Introduction to Sturm-Liouville Theory

Sturm-Liouville theory 1 is a theory for obtaining solutions to second-order linear differential equations and understanding their properties. (In this post, we will refer to it as S-L theory for short.)

In particular, S-L theory starts with an attempt to obtain solutions to second-order linear differential equations from the perspective of operators, and to understand the characteristics of these solutions. The reason why this theory is significant is that even if a second-order differential equation is very complex, it can be interpreted differently if viewed from the perspective of S-L theory.

A differential equation of the form below, with a linear operator $L$, can be interpreted using Sturm-Liouville theory:

\[Lu=\mu r(x)u+f(x) % Equation (1)\]

The following boundary conditions must be given:

\[\alpha_1 u(a)+\beta_1 \frac{du(a)}{dx}=0 % Equation (2)\] \[\alpha_2 u(b)+\beta_2 \frac{du(b)}{dx}=0 % Equation (3)\]

Here, $\alpha$ and $\beta$ are constants that satisfy the following properties 2:

\[\alpha_1^2+\beta_1^2 >0 % Equation (4)\] \[\alpha_2^2+\beta_2^2 >0 % Equation (5)\]

More specifically, the linear operator $L$ is given by:

\[Lu = -\frac{d}{dx}\left[p(x)\frac{du}{dx}\right]+q(x)u\]

Here, $p(x)$, $q(x)$, and $r(x)$ must be functions greater than 0 on the interval $x\in[a,b]$.

Relationship with Second-order Linear Differential Equations

The form of equations that apply the Sturm-Liouville operator and the Sturm-Liouville theory may appear very unfamiliar.

However, if we apply this operator to solve equations, we can see that it is another way of writing a general second-order linear differential equation.

\[Lu=\mu r(x) u+f(x)\] \[\Rightarrow -\frac{d}{dx}\left[p(x)\frac{du}{dx}\right]+q(x)u=\mu r(x)u+f(x)\] \[\Rightarrow -\frac{dp}{dx}\frac{du}{dx}-p(x)\frac{d^2u}{dx^2}+(q(x)-\mu r(x))u=f(x)\]

If we just rearrange the terms,

\[\Rightarrow -p(x)u''-\frac{dp}{dx}u'+(q(x)-\mu r(x))u=f(x)\]

We can easily see that this is the form of a general second-order linear differential equation.

________

EXERCISE DIRECTIONS: Retype the passage in the Sturm-Liouville text from "Sturm-Liouville theory 1" up to and including "of S-L theory.".

SUPPLIED INFORMATION:
________

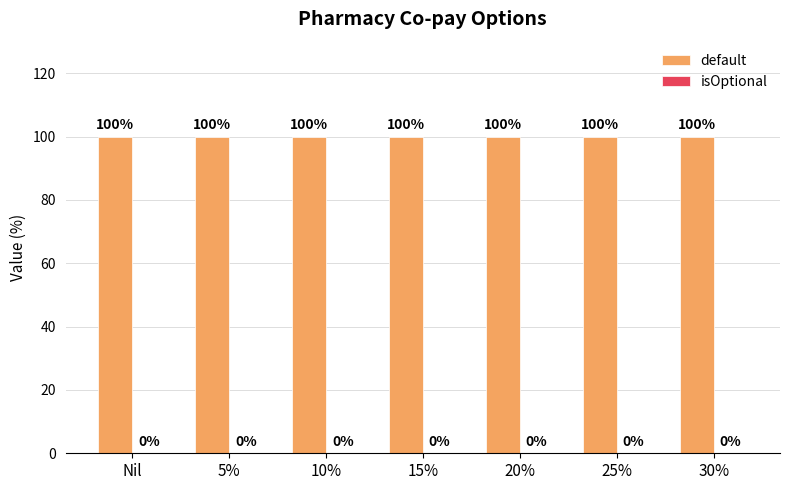

How many bars are there in total?

14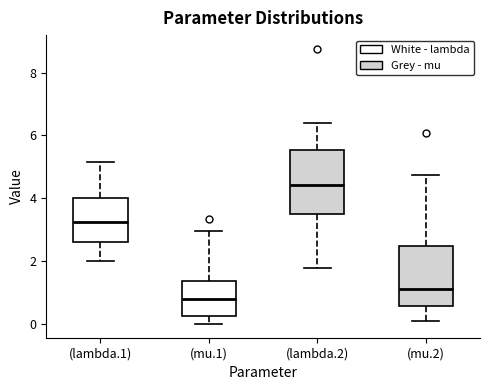

Which box's median line is the highest?

(lambda.2)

________

SOLUTION FOR THIS PROBLEM:
Sturm-Liouville theory 1 is a theory for obtaining solutions to second-order linear differential equations and understanding their properties. (In this post, we will refer to it as S-L theory for short.)

In particular, S-L theory starts with an attempt to obtain solutions to second-order linear differential equations from the perspective of operators, and to understand the characteristics of these solutions. The reason why this theory is significant is that even if a second-order differential equation is very complex, it can be interpreted differently if viewed from the perspective of S-L theory.